The last weekend of the summer… 2020
Temperatures will be noticeably cooler as we head into the last weekend of summer 2020. It has been quite a ride this summer with most of the meteorological attention being focused on the Tropics. High pressure will be setting up camp over the eastern portion of the country and the result for the Commonwealth will be quiet and dry weather. The dry air and cool air imported from the northeast will allow the temps to cool around 10° below normal in the afternoon and about 15° below normal overnight. This pattern will linger into the beginning of next week, before we get back into the 70s by Tuesday. In my opinion, it will be nice to get a few dry days in a row again as we get a taste of Autumn this weekend.
Saturday will be mostly sunny and dry with highs much cooler than normal, topping out in the middle 60s, normal is upper 70s this time of year. Chilly overnight with lows in the low to middle 40s.
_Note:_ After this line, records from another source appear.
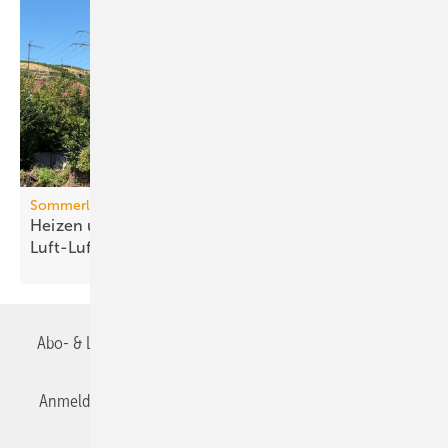
Sommerlicher Wärmeschutz
Heizen und kühlen mit
Luft-Luft-Wärmepumpen
Abo- & Leserservice
AGB
Alle Inhalte chronologisch
Anmelden
Anmeldung & Registrierung
Datenschutz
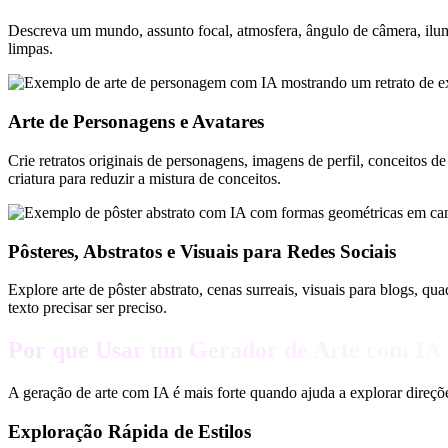
Descreva um mundo, assunto focal, atmosfera, ângulo de câmera, ilumi
limpas.
Arte de Personagens e Avatares
Crie retratos originais de personagens, imagens de perfil, conceitos 
criatura para reduzir a mistura de conceitos.
Pôsteres, Abstratos e Visuais para Redes Sociais
Explore arte de pôster abstrato, cenas surreais, visuais para blogs, q
texto precisar ser preciso.
Por que Usar um Gerador de Arte com IA 
A geração de arte com IA é mais forte quando ajuda a explorar direções
Exploração Rápida de Estilos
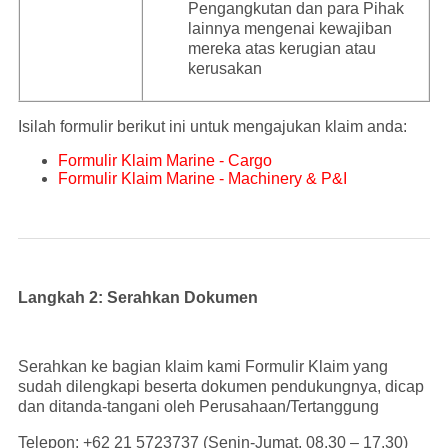
Pengangkutan dan para Pihak
lainnya mengenai kewajiban
mereka atas kerugian atau
kerusakan
Isilah formulir berikut ini untuk mengajukan klaim anda:
Formulir Klaim Marine - Cargo
Formulir Klaim Marine - Machinery & P&I
Langkah 2: Serahkan Dokumen
Serahkan ke bagian klaim kami Formulir Klaim yang
sudah dilengkapi beserta dokumen pendukungnya, dicap
dan ditanda-tangani oleh Perusahaan/Tertanggung
Telepon: +62 21 5723737 (Senin-Jumat, 08.30 – 17.30)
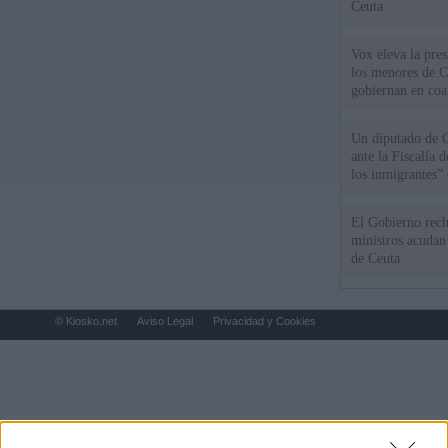
Ceuta
Vox eleva la pres
los menores de C
gobiernan en coa
Un diputado de 
ante la Fiscalía 
los inmigrantes”
El Gobierno rech
ministros acudan 
de Ceuta
© Kiosko.net
Aviso Legal
Privacidad y Cookies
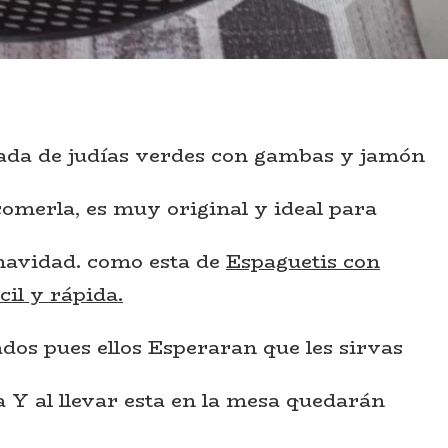
ada de judías verdes con gambas y jamón
omerla, es muy original y ideal para
 navidad. como esta de
Espaguetis con
cil y rápida.
dos pues ellos Esperaran que les sirvas
 Y al llevar esta en la mesa quedarán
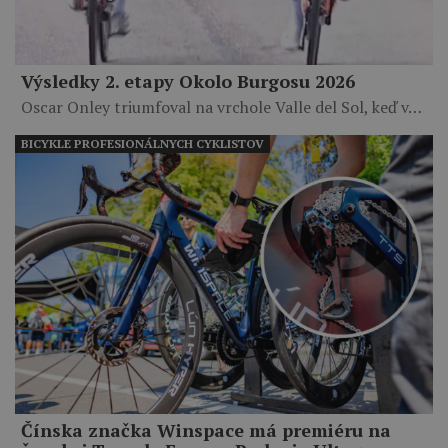
Výsledky 2. etapy Okolo Burgosu 2026
Oscar Onley triumfoval na vrchole Valle del Sol, keď v…
BICYKLE PROFESIONÁLNYCH CYKLISTOV
Čínska značka Winspace má premiéru na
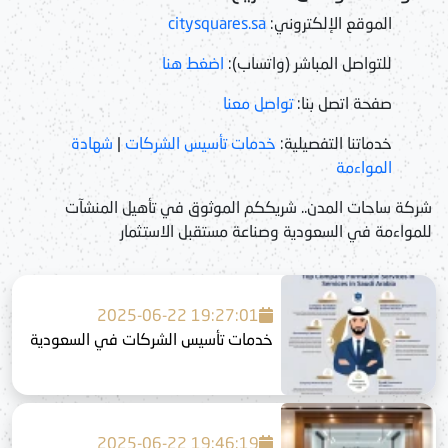
الموقع الإلكتروني:
citysquares.sa
للتواصل المباشر (واتساب):
اضغط هنا
صفحة اتصل بنا:
تواصل معنا
خدماتنا التفصيلية:
خدمات تأسيس الشركات
|
شهادة
المواءمة
شركة ساحات المدن.. شريككم الموثوق في تأهيل المنشآت
للمواءمة في السعودية وصناعة مستقبل الاستثمار
2025-06-22 19:27:01
خدمات تأسيس الشركات في السعودية
2025-06-22 19:46:19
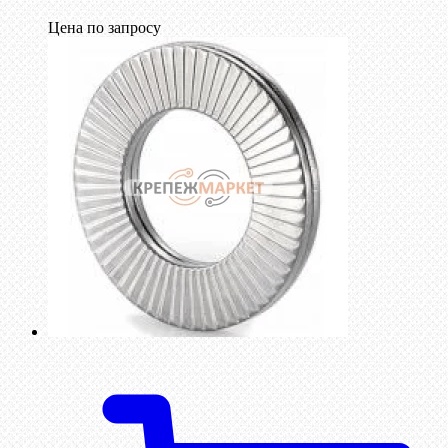
Цена по запросу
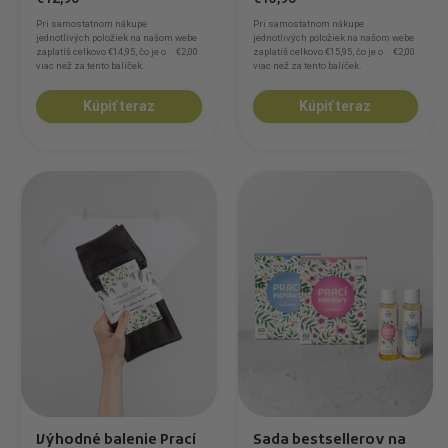
Pri samostatnom nákupe
Pri samostatnom nákupe
jednotlivých položiek na našom webe
jednotlivých položiek na našom webe
zaplatíš celkovo
€14,95
, čo je o
€2,00
zaplatíš celkovo
€15,95
, čo je o
€2,00
viac než za tento balíček.
viac než za tento balíček.
Kúpiť teraz
Kúpiť teraz
Výhodné balenie Prací
Sada bestsellerov na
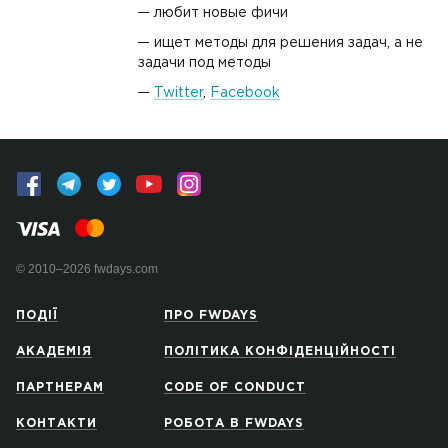
любит новые фичи
ищет методы для решения задач, а не
задачи под методы
Twitter
,
Facebook
© 2010–2026 fwdays.com
ПОДІЇ
ПРО FWDAYS
АКАДЕМІЯ
ПОЛІТИКА КОНФІДЕНЦІЙНОСТІ
ПАРТНЕРАМ
CODE OF CONDUCT
КОНТАКТИ
РОБОТА В FWDAYS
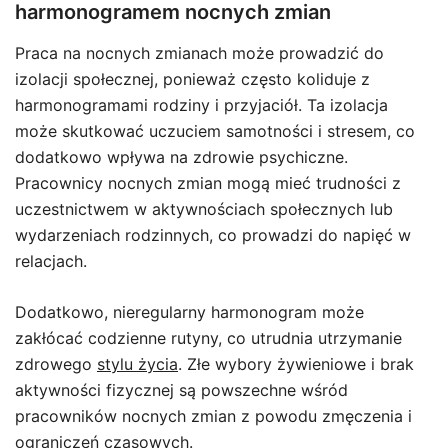
harmonogramem nocnych zmian
Praca na nocnych zmianach może prowadzić do
izolacji społecznej, ponieważ często koliduje z
harmonogramami rodziny i przyjaciół. Ta izolacja
może skutkować uczuciem samotności i stresem, co
dodatkowo wpływa na zdrowie psychiczne.
Pracownicy nocnych zmian mogą mieć trudności z
uczestnictwem w aktywnościach społecznych lub
wydarzeniach rodzinnych, co prowadzi do napięć w
relacjach.
Dodatkowo, nieregularny harmonogram może
zakłócać codzienne rutyny, co utrudnia utrzymanie
zdrowego
stylu życia
. Złe wybory żywieniowe i brak
aktywności fizycznej są powszechne wśród
pracowników nocnych zmian z powodu zmęczenia i
ograniczeń czasowych.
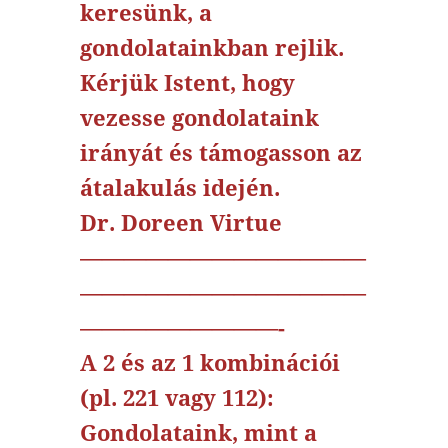
keresünk, a
gondolatainkban rejlik.
Kérjük Istent, hogy
vezesse gondolataink
irányát és támogasson az
átalakulás idején.
Dr. Doreen Virtue
—————————————
—————————————
—————————-
A 2 és az 1 kombinációi
(pl. 221 vagy 112):
Gondolataink, mint a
Sunday looks to be about the same, with a chilly start and a cool afternoon under sunny skies.
Monday will be similar to Sunday then we warm up a bit as we begin the new season on Tuesday.
Fall arrives officially on Tuesday at 9:31 am when the direct rays of the sun cross the Equator. This is the half way point of the perpendicular rays as the migrate back and forth between the Tropic of Cancer to the north and the Tropic of Capricorn to the south. We should start to notice the leaves changing up a bit this weekend, and I am hopeful that this year we will be looking at a much more vibrant year color wise than the past few. So, what makes the leaves change color, simple, the chlorophyll in the leaves is green and that is what enables plants to use the sun to create food. As the days get shorter and cooler chlorophyll production slows down and eventually stops, then the other colors present in the leaves get to show up. Much more on that in a later post.
As for the remnants of Sally, she is off the coast but left several inches of rain behind. Here is a breakdown by county of the rainfall from Sally.
The Staunton River at Randolph is expected to reach flood stage overnight but dip below flood stage before sunrise.
The Dan River at South Boston is not expected to reach action stage, but it is still running fast and close to full.
And the rest of the tropics are continuing to impress as we are now using the Greek Alphabet to name the storms. Wilfred formed off the coast of Africa very quickly Friday morning, and Alpha become the first named storm to use the Greek alphabet since 2005. But it wasn’t the storm in the Gulf of Mexico, that more than likely will be Beta, but Alpha is a Sub-Tropical Storm off the coast of Portugal. What a wild year.